[Recorded data]
──────────────────────────────

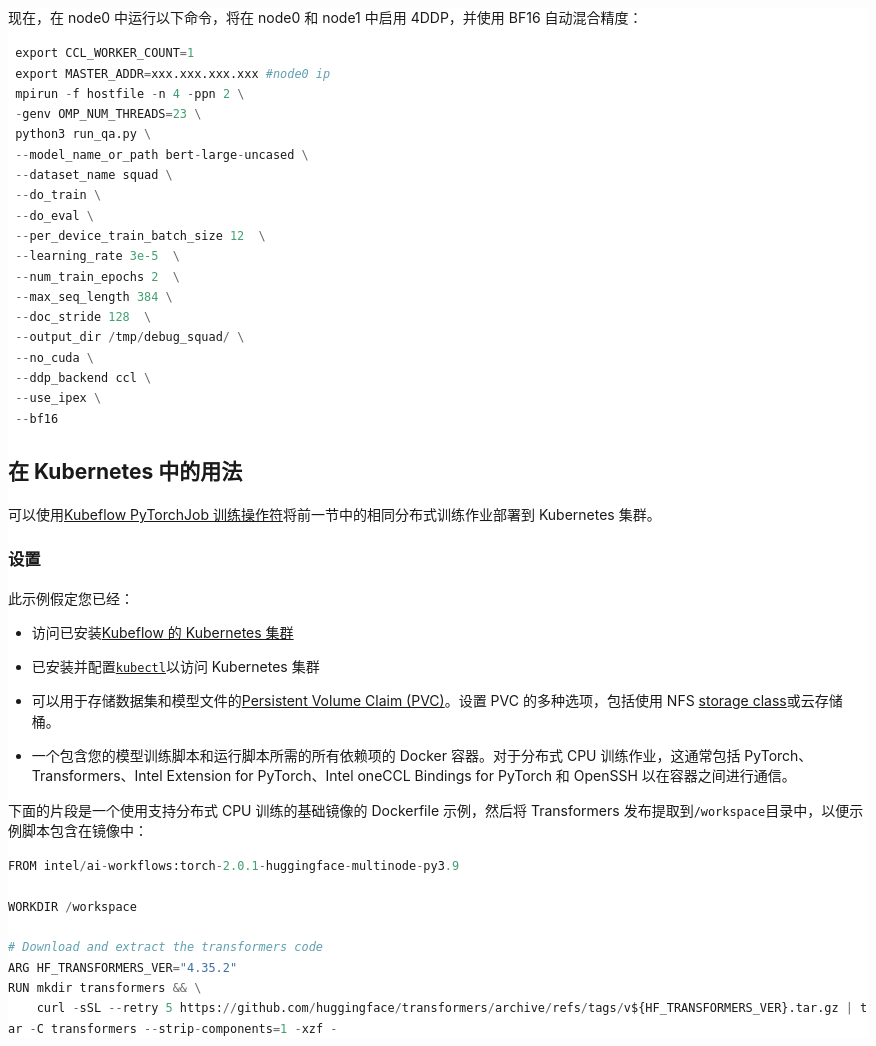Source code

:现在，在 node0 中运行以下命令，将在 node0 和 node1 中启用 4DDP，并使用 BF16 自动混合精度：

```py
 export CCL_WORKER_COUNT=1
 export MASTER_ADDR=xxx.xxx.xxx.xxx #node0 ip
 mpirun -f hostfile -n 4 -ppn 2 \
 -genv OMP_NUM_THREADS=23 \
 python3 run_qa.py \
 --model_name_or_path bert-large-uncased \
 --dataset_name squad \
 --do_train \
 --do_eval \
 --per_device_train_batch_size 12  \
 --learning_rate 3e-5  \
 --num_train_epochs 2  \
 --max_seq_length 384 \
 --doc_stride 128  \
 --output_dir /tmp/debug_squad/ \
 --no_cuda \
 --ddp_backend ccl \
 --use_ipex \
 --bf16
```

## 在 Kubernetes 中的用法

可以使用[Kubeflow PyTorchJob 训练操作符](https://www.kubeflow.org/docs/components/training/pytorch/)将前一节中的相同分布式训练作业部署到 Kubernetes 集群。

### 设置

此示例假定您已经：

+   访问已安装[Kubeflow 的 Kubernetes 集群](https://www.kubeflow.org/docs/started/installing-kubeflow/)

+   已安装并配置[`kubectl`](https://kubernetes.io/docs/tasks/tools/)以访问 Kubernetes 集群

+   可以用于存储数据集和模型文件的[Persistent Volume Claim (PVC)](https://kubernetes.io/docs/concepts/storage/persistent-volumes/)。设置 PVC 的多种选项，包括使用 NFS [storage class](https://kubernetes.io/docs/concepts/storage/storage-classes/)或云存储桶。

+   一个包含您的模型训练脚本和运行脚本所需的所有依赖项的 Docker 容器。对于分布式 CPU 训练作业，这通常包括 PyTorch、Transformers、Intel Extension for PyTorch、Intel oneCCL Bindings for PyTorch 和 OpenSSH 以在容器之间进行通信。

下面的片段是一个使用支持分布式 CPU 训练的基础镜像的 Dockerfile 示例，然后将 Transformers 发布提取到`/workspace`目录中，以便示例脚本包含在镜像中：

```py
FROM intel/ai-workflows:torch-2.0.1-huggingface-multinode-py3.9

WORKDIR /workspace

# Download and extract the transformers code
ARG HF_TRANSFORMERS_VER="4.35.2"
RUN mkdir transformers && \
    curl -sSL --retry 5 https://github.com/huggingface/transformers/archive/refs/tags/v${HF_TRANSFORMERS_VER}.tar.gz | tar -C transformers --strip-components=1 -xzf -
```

──────────────────────────────

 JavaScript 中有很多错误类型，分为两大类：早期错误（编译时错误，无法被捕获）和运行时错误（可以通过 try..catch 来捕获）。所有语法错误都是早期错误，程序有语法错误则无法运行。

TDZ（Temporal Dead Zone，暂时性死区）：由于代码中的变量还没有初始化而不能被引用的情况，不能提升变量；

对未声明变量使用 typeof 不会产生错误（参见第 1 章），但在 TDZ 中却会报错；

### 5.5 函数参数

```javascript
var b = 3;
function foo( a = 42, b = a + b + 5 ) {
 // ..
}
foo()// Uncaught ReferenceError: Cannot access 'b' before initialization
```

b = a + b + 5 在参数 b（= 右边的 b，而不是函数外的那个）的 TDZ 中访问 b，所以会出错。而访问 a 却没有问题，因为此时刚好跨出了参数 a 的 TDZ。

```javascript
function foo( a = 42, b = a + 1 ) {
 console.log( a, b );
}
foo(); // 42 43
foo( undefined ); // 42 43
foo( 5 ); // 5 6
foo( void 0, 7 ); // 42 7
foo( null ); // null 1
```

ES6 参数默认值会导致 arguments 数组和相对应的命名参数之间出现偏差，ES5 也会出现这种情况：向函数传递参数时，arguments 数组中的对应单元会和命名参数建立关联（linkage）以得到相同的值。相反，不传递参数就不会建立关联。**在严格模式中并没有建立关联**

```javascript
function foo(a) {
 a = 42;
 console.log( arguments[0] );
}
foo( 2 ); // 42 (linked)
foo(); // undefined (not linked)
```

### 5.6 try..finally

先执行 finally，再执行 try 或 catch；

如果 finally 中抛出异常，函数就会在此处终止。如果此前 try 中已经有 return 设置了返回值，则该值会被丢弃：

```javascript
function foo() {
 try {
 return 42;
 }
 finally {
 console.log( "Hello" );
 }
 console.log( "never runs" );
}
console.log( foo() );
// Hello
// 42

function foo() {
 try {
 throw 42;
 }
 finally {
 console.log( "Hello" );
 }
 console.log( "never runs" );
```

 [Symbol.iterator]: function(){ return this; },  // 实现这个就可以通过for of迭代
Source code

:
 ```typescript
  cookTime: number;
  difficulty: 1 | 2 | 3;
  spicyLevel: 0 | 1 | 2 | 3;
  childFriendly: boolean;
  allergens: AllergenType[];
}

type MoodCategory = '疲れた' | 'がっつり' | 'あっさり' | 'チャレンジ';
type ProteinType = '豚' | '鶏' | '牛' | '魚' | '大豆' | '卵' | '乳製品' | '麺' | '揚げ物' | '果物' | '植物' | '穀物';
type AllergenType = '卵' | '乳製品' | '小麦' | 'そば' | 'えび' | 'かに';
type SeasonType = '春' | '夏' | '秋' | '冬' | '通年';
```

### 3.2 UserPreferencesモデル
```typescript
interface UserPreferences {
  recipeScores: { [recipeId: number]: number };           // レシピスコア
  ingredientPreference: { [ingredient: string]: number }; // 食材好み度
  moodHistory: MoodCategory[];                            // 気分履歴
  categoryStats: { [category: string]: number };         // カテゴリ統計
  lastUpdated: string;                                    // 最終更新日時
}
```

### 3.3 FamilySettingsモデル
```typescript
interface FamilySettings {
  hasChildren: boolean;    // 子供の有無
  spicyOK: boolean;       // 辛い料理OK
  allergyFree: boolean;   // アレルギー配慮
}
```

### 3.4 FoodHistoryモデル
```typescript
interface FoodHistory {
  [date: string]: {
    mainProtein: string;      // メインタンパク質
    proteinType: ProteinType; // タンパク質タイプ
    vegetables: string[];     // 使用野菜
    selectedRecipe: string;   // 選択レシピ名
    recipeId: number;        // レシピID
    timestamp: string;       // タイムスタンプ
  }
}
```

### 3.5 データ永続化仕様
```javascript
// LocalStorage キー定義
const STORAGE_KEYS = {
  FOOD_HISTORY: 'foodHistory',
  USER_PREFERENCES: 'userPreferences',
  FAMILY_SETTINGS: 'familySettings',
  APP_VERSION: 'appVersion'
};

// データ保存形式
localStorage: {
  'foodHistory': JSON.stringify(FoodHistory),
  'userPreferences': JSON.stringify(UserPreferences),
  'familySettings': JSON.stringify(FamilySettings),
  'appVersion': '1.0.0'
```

──────────────────────────────

Going through the entries, return every line holding the word "stringify".

#### [Answer to this exercise]
  'foodHistory': JSON.stringify(FoodHistory),
  'userPreferences': JSON.stringify(UserPreferences),
  'familySettings': JSON.stringify(FamilySettings),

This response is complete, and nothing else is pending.